On 8 May, a team of Leonardo's Specialists met in Chieti for a scientific workshop to define the main characteristics that led to the attribution theory of the 'Lucan Self Portrait "to Leonardo a Vinci.
The conference speakers are professors and specialists world famous, as Professor David Bershad, Professor at the University of Calgary (Canada), Prof. Peter Hohenstatt, art historian and teacher at the University of Parma; Prof. Orest Kormashow, Director of Department of History of Tallinn University; Professor Filippo Tassi, Professor at Federico II University in Naples; Professor Luigi Capasso, professor of anthropology at the University of Chieti and Pescara and Director of University Museum of Biomedical Sciences; University of Chieti, Lt.Col. Gianfranco De Fulvio: Commander of the Department of Preventive dactyloscopy Racis, "grouping Carabinieri Scientific Investigation" Prof. Felice Festa: Professor of Orthodontics, Gnathology - University of Chieti / Pescara and the discoverer of the painting; Dr Nicola Barbatelli: Director of the Museum of the Ancient people of Lucania.

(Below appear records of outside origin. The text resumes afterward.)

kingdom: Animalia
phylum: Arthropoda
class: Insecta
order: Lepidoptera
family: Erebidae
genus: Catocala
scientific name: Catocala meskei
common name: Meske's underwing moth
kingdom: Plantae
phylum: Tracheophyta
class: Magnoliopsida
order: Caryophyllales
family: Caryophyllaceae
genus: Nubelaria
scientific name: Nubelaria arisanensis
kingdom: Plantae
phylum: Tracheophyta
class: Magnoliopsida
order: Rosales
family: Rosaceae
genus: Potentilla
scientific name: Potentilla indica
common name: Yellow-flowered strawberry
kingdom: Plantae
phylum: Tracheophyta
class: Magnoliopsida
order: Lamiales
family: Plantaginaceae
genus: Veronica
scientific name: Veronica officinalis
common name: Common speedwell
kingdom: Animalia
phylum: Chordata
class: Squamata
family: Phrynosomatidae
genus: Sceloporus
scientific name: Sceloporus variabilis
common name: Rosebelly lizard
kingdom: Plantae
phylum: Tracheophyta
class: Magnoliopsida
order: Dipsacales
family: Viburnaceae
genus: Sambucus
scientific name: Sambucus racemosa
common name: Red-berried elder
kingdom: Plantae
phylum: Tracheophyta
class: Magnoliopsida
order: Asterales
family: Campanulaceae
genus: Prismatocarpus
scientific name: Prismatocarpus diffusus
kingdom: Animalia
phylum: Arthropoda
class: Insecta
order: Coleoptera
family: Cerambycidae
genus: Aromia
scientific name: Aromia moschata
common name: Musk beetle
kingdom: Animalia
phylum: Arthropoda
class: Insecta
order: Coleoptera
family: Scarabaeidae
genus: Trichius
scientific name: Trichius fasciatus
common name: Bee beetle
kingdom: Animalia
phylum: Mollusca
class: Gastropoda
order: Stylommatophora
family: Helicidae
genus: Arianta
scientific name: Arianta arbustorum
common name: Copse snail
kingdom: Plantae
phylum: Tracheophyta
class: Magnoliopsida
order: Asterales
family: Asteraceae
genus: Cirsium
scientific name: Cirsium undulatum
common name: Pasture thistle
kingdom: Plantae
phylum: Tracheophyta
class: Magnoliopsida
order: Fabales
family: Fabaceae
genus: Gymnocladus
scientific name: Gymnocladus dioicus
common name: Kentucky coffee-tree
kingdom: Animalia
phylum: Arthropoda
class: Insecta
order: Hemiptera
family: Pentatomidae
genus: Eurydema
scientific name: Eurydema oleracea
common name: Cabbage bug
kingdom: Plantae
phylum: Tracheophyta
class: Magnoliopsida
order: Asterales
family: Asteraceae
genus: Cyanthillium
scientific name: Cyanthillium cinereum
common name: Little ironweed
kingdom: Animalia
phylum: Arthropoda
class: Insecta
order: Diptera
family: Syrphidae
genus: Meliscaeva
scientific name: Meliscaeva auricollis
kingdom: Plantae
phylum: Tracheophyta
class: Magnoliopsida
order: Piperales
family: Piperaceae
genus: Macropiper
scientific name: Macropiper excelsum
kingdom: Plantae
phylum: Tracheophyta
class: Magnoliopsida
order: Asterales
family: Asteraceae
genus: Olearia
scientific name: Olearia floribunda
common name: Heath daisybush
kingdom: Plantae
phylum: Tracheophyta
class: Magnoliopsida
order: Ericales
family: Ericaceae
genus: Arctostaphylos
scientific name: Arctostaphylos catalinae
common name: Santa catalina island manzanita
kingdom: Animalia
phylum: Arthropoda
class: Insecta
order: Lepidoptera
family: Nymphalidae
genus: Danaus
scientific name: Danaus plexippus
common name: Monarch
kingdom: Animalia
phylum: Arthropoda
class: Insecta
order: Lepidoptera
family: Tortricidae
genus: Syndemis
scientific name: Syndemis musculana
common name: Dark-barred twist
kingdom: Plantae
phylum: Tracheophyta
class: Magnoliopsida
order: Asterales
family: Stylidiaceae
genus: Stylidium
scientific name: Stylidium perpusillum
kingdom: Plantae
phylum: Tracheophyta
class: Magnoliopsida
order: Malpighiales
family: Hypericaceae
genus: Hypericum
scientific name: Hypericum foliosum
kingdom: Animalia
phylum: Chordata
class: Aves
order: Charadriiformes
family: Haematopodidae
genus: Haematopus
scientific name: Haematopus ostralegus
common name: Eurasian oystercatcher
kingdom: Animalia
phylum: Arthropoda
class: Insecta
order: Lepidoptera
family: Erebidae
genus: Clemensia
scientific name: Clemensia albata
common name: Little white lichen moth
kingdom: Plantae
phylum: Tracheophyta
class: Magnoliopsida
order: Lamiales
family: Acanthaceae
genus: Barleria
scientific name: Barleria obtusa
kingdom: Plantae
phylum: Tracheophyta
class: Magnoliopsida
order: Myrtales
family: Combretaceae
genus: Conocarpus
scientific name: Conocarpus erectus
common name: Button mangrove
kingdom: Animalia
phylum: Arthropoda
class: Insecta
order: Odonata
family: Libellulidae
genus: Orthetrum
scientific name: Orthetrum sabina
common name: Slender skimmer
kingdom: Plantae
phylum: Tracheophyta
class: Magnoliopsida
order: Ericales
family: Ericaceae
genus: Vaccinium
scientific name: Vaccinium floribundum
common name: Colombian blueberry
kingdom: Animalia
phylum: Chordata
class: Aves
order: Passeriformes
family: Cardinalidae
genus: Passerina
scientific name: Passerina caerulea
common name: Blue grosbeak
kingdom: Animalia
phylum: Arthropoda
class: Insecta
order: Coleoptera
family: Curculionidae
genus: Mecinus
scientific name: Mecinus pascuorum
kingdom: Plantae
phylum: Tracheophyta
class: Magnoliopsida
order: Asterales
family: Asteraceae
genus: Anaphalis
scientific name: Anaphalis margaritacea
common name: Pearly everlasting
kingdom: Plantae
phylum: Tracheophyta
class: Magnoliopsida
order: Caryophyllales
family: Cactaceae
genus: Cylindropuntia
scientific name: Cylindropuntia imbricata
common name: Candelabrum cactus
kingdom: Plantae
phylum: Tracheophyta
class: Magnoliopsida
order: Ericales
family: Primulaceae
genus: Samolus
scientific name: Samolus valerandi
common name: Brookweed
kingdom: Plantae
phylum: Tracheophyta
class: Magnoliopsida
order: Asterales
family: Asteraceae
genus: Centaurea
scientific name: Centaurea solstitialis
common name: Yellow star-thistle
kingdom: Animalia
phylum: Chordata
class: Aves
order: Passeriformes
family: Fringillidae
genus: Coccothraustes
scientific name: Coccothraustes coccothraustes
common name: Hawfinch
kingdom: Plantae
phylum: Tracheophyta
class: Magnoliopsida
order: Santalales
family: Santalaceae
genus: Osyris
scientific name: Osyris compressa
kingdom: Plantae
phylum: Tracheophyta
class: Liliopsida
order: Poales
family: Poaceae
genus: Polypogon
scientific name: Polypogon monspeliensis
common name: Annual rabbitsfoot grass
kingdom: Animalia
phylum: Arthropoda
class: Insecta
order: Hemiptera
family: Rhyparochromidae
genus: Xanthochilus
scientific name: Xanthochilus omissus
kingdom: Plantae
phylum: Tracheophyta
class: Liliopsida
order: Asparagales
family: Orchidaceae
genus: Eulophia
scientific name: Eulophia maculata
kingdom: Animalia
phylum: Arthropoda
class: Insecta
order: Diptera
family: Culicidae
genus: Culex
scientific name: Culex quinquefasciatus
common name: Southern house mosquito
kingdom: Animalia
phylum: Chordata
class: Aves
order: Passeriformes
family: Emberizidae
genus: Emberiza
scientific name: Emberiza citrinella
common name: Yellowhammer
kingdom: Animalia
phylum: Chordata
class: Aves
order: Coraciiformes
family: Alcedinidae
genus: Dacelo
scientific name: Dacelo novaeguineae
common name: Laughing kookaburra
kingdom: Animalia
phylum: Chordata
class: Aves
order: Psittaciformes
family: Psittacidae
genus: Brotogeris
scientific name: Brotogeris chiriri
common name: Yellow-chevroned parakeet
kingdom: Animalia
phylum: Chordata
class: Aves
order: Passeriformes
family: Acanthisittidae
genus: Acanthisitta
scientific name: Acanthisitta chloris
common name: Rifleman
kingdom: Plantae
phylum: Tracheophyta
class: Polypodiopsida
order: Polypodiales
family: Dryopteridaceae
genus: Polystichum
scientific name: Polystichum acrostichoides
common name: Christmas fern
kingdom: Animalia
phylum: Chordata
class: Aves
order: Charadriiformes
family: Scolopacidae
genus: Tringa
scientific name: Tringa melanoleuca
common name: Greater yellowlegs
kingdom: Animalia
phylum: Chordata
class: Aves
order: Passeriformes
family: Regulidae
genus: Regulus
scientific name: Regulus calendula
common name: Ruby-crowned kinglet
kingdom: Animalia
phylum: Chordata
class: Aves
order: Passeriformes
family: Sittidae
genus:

The results of the studies were presented at a conference held in Sorrento by the aforementioned Professor David Bershad, Prof. Peter Hohenstatt and Prof. Felce Festa and Prof. Nicola Barbatelli.
After much research and study, finally, the city of Sorrento will be the first to host the "Lucan Self Portrait", which will be the centerpiece of the exhibition called "Leonardo and the Renaissance fantastic - Between Naples and routes of the Mediterranean".
The exhibition opens to the public on June 26, 2010 in the beautiful scenery of Villa Fiorentino in Sorrento, until October 24, 2010.
The exhibition traces the Renaissance and the life of Leonardo da Vinci,and, besides the Lucan Self Portrait, will be exhibited reproductions of some machines designed by Leonardo da Vinci.
You can admire works, mostly unheard, of Donatello, Raphael, Tintoretto. Giovanni Della Robbia's works from the Museum Bellini in Florence, including two sculptures depicting Dante and Petrarch, and other masterpieces of the Italian Mannerist school, almost all novel, as well as large traditional Florentine tapestry and cherubs.